Requirement
Render the material below as a Markdown table with two columns, Number and Text, giving each line a row number and omitting blank lines. Include only the lines from the line with "collector number: 5021" up to and including the line with "collection date: 1959-09-12".

####################

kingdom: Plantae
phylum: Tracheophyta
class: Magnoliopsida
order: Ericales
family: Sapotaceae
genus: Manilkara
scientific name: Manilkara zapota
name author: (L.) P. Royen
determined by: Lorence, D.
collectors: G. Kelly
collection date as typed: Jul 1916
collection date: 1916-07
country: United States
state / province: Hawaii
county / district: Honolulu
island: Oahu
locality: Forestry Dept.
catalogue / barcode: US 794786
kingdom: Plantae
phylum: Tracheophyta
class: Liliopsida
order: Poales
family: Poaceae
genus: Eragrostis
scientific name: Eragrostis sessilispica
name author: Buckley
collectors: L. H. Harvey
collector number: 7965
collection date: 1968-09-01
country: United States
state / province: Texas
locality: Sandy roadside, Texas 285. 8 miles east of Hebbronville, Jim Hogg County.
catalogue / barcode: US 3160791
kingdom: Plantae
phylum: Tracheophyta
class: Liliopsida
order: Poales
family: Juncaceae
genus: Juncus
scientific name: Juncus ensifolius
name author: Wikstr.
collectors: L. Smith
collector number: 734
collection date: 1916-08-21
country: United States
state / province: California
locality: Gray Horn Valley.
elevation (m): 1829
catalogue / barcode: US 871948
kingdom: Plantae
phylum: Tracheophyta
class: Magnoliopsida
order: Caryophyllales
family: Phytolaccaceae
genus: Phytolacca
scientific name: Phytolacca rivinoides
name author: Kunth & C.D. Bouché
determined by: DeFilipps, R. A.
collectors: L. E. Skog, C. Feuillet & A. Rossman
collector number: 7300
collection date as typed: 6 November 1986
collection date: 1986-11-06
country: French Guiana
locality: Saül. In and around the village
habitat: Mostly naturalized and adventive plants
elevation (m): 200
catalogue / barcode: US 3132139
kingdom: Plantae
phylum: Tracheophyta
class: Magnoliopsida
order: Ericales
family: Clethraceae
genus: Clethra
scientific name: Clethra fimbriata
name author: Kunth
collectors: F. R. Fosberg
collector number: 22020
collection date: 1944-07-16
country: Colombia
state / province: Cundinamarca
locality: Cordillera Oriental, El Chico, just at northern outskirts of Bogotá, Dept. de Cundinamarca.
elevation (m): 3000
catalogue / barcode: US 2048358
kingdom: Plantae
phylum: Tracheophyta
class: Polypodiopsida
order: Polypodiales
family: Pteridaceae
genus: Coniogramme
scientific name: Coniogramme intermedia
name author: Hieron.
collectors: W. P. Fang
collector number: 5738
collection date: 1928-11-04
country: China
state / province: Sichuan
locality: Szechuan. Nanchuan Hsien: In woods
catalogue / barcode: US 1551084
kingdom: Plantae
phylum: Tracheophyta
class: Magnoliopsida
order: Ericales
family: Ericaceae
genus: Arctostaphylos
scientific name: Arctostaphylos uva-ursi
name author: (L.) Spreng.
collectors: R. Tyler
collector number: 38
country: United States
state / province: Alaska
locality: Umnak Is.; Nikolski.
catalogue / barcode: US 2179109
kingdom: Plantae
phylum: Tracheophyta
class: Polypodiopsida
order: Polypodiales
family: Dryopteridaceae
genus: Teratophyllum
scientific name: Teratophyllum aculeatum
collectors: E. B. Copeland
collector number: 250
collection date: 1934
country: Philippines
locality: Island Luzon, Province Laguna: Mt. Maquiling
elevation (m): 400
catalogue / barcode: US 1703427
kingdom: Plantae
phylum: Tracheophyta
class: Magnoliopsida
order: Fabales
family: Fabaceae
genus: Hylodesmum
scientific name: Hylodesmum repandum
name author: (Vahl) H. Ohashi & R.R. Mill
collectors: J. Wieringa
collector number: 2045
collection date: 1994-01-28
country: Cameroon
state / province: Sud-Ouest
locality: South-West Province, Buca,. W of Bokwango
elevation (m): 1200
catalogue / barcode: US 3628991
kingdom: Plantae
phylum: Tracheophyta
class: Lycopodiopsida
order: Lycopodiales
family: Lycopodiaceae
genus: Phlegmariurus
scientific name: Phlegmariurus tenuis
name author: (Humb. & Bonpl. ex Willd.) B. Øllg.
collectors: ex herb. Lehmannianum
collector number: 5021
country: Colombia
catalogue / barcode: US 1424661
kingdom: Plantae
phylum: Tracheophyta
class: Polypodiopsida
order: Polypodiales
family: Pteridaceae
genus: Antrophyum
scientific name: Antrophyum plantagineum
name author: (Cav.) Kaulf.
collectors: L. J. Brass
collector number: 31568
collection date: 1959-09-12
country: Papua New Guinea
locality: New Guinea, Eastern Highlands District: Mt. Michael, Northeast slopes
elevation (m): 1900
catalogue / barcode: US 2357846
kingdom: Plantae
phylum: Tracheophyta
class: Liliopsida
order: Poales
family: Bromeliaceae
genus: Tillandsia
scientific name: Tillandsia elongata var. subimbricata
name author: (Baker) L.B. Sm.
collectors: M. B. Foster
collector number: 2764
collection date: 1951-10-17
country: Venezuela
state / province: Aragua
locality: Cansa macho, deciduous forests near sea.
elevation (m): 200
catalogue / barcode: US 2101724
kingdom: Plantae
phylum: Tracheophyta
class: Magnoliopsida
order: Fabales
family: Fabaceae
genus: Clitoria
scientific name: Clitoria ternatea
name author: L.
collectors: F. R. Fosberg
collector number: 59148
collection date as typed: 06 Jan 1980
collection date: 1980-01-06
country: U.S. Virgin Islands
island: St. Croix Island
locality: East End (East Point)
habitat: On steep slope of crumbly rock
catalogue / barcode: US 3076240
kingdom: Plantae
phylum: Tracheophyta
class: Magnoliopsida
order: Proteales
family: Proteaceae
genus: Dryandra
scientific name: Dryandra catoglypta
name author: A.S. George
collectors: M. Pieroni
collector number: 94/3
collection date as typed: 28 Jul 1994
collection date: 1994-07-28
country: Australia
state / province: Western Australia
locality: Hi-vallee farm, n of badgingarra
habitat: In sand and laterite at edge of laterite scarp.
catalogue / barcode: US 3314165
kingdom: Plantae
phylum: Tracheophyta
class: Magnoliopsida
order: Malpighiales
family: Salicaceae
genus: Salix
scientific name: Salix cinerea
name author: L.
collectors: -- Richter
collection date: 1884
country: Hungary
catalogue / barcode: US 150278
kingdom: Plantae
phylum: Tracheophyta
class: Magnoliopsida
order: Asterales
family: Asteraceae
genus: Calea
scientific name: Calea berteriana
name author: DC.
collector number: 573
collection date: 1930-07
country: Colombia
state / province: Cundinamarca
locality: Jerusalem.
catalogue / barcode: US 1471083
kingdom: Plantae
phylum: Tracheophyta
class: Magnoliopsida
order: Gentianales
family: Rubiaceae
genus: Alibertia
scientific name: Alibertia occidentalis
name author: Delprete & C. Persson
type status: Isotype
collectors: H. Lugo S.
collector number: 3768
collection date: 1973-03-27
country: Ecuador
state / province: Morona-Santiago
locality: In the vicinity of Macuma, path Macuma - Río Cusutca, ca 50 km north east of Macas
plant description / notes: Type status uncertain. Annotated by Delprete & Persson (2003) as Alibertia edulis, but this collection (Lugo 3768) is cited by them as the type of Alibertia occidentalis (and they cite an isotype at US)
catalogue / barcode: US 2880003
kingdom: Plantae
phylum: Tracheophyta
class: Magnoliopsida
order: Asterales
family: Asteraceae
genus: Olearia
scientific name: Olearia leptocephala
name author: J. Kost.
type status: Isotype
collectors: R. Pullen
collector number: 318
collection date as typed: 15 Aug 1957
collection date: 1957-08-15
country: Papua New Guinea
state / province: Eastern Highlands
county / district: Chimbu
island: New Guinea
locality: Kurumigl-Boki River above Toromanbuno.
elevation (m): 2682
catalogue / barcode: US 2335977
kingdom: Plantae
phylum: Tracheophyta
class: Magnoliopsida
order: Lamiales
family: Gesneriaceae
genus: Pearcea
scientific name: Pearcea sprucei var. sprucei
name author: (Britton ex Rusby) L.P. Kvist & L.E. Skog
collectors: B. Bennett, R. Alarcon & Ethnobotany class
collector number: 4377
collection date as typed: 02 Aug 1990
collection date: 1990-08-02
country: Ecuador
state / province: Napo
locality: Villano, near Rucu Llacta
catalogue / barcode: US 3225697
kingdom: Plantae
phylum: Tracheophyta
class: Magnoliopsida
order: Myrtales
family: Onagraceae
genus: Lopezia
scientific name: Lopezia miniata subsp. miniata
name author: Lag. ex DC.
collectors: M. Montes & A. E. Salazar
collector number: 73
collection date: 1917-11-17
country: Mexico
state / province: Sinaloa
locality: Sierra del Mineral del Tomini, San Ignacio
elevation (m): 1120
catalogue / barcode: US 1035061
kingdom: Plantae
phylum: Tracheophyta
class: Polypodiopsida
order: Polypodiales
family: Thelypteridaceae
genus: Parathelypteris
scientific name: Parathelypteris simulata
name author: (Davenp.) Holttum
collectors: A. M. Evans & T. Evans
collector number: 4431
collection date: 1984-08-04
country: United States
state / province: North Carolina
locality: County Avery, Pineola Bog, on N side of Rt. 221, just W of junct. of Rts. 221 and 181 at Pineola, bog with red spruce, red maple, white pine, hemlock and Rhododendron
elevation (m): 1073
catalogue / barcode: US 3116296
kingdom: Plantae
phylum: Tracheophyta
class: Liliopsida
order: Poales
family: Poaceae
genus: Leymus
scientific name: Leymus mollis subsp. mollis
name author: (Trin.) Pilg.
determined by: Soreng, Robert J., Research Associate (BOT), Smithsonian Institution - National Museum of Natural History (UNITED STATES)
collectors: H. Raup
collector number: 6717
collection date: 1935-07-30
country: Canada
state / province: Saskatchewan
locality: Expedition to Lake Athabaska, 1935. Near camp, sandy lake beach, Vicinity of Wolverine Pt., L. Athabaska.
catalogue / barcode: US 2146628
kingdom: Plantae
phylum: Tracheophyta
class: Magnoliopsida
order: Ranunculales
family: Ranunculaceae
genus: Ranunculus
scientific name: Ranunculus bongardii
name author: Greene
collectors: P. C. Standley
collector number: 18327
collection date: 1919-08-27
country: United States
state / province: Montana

####################

Solution for this problem
| Number | Text |
|---|---|
| 1 | collector number: 5021 |
| 2 | country: Colombia |
| 3 | catalogue / barcode: US 1424661 |
| 4 | kingdom: Plantae |
| 5 | phylum: Tracheophyta |
| 6 | class: Polypodiopsida |
| 7 | order: Polypodiales |
| 8 | family: Pteridaceae |
| 9 | genus: Antrophyum |
| 10 | scientific name: Antrophyum plantagineum |
| 11 | name author: (Cav.) Kaulf. |
| 12 | collectors: L. J. Brass |
| 13 | collector number: 31568 |
| 14 | collection date: 1959-09-12 |